When the opsonophagocytic activities of the chimeric antibodies were evaluated, IgG1 and IgG3 were clearly more active than the other IgG subclasses or IgA in mediating killing of this strain of bacteria. Nonetheless, the other IgG subclasses and IgA mediated a low but statistically significant level of killing. Whether these levels of killing in vitro will translate into protective immunity in vivo is currently under investigation. The low opsonophagocytic activity of the chimeric IgG2 antibody was surprising in light of the complement deposition data. These differences could be attributed to the differences in antibody-to-bacterium ratios in the ELISA and the phagocytic assay. It is hard to determine precisely how many bacteria are bound to the ELISA wells, and therefore there may have been a much higher antibody-to-bacterium ratio than in the phagocytic assay. Pollack et al. reported that a human IgG2 MAb against serogroup O6 LPS had high levels of opsonic activity in the presence of complement against a serogroup O6-expressing P. aeruginosa strain (16). It is likely that either this strain expressed higher levels of the epitope to which the MAb bound or the antibody was of higher affinity than the one reported here.

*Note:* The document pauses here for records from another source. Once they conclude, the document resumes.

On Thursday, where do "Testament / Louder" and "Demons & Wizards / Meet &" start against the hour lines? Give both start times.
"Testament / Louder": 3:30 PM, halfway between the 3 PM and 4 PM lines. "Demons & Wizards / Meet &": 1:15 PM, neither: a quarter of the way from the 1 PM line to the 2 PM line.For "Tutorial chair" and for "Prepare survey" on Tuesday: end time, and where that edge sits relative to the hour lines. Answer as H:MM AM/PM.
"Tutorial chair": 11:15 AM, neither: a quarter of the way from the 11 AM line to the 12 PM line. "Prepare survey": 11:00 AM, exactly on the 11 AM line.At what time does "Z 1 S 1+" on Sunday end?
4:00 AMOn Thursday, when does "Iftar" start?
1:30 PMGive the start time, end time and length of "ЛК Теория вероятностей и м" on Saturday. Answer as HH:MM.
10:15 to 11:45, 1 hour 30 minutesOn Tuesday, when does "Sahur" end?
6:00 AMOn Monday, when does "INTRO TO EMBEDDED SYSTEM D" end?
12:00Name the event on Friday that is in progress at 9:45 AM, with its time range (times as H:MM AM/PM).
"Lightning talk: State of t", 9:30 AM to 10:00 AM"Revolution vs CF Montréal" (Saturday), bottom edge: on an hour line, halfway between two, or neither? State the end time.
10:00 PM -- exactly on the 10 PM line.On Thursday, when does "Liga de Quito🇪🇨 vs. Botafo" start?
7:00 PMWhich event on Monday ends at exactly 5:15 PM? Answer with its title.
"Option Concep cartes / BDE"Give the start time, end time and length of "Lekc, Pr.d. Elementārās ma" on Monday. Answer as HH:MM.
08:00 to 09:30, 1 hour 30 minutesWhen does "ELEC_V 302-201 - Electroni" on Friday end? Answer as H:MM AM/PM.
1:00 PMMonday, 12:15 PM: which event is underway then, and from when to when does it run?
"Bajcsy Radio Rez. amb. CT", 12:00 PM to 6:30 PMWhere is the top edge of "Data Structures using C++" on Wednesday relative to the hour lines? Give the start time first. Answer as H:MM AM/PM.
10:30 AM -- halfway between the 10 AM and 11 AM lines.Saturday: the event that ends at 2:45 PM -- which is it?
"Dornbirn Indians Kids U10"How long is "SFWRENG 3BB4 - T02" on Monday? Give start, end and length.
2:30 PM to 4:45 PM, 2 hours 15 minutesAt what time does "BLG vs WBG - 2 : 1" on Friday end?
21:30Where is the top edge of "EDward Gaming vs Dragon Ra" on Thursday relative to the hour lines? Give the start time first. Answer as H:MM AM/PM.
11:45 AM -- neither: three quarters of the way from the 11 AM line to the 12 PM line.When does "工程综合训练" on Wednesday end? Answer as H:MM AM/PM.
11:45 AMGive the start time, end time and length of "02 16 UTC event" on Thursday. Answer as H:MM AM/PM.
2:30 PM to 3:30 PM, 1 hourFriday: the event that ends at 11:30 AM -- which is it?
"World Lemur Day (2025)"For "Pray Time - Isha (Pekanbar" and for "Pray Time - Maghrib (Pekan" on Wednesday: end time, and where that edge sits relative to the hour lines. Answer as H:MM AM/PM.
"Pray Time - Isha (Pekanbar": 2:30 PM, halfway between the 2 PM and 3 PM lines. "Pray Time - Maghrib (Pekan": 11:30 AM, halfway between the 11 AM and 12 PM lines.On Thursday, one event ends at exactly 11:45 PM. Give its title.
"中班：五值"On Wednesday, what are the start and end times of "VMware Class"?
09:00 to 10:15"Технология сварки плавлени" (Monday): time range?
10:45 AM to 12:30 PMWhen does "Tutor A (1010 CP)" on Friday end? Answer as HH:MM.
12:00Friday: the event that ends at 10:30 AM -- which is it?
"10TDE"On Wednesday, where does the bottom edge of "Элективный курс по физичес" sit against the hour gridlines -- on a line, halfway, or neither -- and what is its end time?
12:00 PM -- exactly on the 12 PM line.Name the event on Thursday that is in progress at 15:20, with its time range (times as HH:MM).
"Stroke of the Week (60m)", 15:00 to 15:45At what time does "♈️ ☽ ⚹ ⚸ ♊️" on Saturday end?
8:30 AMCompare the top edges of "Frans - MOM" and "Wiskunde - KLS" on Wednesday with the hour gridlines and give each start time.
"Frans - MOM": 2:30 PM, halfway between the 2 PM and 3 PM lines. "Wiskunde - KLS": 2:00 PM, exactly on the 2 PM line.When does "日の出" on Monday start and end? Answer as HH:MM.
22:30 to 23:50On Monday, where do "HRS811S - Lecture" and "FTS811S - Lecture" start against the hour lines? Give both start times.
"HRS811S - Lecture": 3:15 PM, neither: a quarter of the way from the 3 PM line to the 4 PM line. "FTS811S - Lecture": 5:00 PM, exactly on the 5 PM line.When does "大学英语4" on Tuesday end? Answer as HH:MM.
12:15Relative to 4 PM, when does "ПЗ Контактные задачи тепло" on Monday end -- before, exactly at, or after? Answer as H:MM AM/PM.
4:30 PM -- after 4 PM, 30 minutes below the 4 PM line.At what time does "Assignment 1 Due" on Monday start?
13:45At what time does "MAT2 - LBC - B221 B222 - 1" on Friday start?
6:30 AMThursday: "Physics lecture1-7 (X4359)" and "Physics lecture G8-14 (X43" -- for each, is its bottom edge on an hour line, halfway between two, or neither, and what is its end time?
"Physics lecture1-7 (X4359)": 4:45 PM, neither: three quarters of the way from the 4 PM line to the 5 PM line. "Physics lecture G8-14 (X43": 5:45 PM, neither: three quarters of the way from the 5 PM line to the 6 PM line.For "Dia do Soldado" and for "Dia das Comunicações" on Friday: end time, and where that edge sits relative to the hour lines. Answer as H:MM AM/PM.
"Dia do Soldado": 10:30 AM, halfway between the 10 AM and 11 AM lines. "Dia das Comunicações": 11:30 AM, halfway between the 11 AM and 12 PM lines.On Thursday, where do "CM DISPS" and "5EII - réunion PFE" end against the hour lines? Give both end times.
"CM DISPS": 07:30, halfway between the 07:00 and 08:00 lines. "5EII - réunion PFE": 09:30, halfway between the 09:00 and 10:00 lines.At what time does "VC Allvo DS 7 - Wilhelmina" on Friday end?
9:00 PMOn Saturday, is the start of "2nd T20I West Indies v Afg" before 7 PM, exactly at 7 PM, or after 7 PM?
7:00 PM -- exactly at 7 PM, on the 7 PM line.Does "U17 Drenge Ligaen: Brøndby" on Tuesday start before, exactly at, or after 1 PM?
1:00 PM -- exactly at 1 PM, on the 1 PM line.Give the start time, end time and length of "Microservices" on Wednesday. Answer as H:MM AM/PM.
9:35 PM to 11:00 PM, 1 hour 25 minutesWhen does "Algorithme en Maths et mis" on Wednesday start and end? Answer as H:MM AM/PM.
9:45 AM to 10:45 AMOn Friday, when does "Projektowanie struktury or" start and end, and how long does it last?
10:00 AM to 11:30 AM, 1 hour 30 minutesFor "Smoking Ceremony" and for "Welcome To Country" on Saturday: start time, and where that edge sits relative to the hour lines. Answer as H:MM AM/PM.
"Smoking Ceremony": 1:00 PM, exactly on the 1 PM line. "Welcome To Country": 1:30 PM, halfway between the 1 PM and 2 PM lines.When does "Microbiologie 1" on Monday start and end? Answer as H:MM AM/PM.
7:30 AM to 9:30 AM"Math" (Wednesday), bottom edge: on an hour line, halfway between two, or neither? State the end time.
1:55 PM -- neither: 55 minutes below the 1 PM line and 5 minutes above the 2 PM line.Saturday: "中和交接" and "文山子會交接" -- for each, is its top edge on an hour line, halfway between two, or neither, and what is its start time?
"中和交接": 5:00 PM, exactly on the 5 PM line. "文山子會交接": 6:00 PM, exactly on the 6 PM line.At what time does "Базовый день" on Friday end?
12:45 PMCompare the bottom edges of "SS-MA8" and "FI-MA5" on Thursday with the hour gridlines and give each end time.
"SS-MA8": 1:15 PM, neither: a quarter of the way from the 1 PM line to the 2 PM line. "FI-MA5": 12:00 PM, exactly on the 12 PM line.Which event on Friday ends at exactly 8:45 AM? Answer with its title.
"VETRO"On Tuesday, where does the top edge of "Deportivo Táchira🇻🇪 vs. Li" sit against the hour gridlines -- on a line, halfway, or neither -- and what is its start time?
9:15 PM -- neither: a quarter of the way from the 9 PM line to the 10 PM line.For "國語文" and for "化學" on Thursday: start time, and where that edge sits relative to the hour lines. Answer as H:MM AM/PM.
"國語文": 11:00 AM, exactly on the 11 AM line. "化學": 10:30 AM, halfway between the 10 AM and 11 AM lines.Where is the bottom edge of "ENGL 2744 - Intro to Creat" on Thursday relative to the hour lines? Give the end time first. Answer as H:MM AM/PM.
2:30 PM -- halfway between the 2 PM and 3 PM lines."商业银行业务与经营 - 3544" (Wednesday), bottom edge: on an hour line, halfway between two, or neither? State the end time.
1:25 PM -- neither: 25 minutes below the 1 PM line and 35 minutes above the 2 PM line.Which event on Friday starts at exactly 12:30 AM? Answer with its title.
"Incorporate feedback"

Antibody affinity also appears to play a significant role in the opsonic and protective activity of P. aeruginosa LPS-specific antibodies. The frequency of infection in previously noncolonized cystic fibrosis patients receiving an octavalent O side chain conjugate vaccine was lower in patients who responded with high-affinity LPS-specific antibodies (9). Low-affinity antibodies have also been shown to interfere with phagocytosis of P. aeruginosa (6). Serogroup O6 has five subtypes, to which the parental murine MAb reacts differently (15). Comparative opsonic activity against strains expressing these LPS subtypes is being investigated, and preliminary data indicate that the IgG2 chimeric antibody has strong opsonic activity against one of the subtypes for which it also has a higher affinity.

One problem that has plagued the development of LPS-specific immunotherapies is the difficulty in making generalizations about the protective efficacy of IgG subclasses that apply to all clinical isolates. Factors such as subtle differences in the LPS structure can affect antibody binding and affinity, potentially resulting in different protective efficacies of antibodies of the same isotype. We have previously pointed out (8) the need to evaluate immunotherapeutic agents against a variety of clinical isolates. Creation and evaluation of the IgG subclass and IgA idiotype-matched, chimeric antibodies will allow us to elucidate the complexity of the interactions of P. aeruginosa and antibodies.